RECORDS SUPPLIED Block Start

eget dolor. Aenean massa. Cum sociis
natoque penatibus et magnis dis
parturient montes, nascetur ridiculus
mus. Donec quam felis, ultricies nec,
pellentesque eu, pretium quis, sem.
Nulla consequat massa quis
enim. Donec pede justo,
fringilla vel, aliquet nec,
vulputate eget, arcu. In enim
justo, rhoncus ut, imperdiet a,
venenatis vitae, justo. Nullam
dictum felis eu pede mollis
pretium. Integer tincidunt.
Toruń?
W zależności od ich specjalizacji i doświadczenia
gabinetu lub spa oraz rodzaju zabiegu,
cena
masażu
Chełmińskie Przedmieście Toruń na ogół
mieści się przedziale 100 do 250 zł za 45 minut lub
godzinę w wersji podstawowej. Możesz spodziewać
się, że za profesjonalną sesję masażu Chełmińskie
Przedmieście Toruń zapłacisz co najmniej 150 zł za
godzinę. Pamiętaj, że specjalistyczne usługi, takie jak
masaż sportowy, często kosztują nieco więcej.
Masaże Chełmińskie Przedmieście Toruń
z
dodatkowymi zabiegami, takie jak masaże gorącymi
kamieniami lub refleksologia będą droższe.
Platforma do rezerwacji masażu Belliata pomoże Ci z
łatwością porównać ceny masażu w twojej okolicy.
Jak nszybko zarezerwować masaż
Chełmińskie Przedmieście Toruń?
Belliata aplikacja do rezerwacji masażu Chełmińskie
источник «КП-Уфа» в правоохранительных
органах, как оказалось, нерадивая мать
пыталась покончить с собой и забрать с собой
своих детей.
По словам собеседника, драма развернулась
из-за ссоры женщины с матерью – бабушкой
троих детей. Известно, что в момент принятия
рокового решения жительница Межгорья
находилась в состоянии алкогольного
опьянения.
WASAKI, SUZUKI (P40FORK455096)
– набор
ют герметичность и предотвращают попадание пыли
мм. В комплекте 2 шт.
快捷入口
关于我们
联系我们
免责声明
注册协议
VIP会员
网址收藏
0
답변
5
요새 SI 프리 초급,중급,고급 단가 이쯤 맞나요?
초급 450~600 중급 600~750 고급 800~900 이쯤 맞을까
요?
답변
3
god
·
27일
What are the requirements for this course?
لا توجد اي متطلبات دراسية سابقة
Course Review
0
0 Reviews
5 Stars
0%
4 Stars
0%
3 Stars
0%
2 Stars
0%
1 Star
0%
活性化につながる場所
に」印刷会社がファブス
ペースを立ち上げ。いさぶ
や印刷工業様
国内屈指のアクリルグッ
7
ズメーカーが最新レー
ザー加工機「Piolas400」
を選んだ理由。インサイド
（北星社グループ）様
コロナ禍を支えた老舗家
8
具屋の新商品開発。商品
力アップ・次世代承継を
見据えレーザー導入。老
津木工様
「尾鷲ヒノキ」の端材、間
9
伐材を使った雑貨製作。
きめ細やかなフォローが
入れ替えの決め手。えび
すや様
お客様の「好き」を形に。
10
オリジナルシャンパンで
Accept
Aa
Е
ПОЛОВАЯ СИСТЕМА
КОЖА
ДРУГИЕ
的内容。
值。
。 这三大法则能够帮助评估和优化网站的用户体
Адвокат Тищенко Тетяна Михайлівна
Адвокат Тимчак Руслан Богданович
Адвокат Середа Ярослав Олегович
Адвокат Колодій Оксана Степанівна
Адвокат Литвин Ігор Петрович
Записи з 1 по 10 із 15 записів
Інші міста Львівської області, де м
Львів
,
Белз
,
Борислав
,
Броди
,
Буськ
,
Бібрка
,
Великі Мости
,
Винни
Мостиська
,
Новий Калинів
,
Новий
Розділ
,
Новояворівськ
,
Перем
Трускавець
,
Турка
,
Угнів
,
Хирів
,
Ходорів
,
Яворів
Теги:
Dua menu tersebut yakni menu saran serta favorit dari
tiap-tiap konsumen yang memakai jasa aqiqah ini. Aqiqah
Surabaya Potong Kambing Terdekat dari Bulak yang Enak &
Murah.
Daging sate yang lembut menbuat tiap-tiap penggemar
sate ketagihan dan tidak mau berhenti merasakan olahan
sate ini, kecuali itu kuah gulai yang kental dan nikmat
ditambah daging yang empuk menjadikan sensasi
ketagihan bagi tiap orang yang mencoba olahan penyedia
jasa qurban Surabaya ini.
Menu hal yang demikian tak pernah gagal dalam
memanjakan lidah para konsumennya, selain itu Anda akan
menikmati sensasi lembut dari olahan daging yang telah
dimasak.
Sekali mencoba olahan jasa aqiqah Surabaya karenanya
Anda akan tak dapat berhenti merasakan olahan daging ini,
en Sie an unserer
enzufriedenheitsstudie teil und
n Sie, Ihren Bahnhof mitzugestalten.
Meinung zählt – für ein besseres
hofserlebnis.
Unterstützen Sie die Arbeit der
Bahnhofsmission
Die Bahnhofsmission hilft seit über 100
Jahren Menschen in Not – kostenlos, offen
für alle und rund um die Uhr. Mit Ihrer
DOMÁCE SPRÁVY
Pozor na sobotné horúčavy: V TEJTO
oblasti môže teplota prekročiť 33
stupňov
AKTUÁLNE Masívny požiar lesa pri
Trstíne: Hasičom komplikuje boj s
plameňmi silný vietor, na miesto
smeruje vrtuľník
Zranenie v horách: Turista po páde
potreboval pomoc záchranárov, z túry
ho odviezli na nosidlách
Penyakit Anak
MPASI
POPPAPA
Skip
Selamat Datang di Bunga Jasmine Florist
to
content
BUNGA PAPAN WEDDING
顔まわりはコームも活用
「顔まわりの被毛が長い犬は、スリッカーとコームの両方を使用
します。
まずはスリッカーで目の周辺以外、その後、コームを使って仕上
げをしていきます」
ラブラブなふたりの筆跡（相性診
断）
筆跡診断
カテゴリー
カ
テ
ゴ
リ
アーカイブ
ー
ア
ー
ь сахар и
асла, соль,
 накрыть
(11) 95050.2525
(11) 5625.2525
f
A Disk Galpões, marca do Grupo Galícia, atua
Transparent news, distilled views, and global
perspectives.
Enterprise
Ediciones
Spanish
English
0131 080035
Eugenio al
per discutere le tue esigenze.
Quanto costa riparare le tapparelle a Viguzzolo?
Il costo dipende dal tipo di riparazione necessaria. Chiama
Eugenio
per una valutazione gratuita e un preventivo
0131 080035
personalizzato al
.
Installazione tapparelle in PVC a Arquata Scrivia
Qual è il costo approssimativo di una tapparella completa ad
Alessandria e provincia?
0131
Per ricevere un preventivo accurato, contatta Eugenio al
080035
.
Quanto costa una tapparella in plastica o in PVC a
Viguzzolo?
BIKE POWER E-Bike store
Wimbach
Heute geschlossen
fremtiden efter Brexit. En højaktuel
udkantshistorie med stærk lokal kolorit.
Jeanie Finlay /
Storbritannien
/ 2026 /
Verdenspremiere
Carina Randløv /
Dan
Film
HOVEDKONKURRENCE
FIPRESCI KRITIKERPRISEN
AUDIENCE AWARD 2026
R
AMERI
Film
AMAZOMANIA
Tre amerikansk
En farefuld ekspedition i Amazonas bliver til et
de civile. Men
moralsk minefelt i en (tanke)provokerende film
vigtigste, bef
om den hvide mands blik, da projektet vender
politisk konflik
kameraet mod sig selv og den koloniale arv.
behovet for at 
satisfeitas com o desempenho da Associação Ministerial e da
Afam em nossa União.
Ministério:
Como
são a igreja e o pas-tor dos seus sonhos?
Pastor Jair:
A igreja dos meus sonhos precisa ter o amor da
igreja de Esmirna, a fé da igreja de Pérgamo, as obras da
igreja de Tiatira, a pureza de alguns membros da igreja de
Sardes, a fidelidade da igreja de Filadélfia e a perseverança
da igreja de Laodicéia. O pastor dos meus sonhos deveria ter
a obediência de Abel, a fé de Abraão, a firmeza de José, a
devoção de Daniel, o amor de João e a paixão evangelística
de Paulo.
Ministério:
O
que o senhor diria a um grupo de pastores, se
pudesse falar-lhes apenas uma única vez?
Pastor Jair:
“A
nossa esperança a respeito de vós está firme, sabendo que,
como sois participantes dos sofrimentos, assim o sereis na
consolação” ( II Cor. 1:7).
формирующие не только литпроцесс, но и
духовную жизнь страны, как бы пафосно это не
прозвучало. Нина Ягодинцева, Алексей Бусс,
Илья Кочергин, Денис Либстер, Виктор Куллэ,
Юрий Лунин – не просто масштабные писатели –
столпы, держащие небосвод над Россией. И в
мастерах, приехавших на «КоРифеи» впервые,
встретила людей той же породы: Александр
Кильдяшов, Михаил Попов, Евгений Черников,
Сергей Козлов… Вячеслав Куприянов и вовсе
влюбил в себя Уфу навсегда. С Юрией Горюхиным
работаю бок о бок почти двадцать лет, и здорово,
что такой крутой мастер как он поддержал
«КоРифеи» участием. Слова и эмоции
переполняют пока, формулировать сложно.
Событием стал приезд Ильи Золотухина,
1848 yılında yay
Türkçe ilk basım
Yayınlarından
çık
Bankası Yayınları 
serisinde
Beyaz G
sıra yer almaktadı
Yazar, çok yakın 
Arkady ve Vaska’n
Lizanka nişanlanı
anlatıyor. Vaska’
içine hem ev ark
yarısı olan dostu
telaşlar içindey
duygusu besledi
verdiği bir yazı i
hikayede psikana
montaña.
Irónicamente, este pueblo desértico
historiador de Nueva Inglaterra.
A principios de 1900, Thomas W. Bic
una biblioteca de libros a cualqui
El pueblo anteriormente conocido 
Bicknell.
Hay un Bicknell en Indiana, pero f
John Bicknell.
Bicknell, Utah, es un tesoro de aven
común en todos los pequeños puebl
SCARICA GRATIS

RECORDS SUPPLIED Block End

* **WHAT NEEDS TO BE DONE**: Look above for the line with "Новий Калинів" and the line with "Sekali mencoba olahan"; transcribe both and all lines in between, exactly, and nothing else.

* **TASK OUTPUT**:
Новий Калинів
,
Новий
Розділ
,
Новояворівськ
,
Перем
Трускавець
,
Турка
,
Угнів
,
Хирів
,
Ходорів
,
Яворів
Теги:
Dua menu tersebut yakni menu saran serta favorit dari
tiap-tiap konsumen yang memakai jasa aqiqah ini. Aqiqah
Surabaya Potong Kambing Terdekat dari Bulak yang Enak &
Murah.
Daging sate yang lembut menbuat tiap-tiap penggemar
sate ketagihan dan tidak mau berhenti merasakan olahan
sate ini, kecuali itu kuah gulai yang kental dan nikmat
ditambah daging yang empuk menjadikan sensasi
ketagihan bagi tiap orang yang mencoba olahan penyedia
jasa qurban Surabaya ini.
Menu hal yang demikian tak pernah gagal dalam
memanjakan lidah para konsumennya, selain itu Anda akan
menikmati sensasi lembut dari olahan daging yang telah
dimasak.
Sekali mencoba olahan jasa aqiqah Surabaya karenanya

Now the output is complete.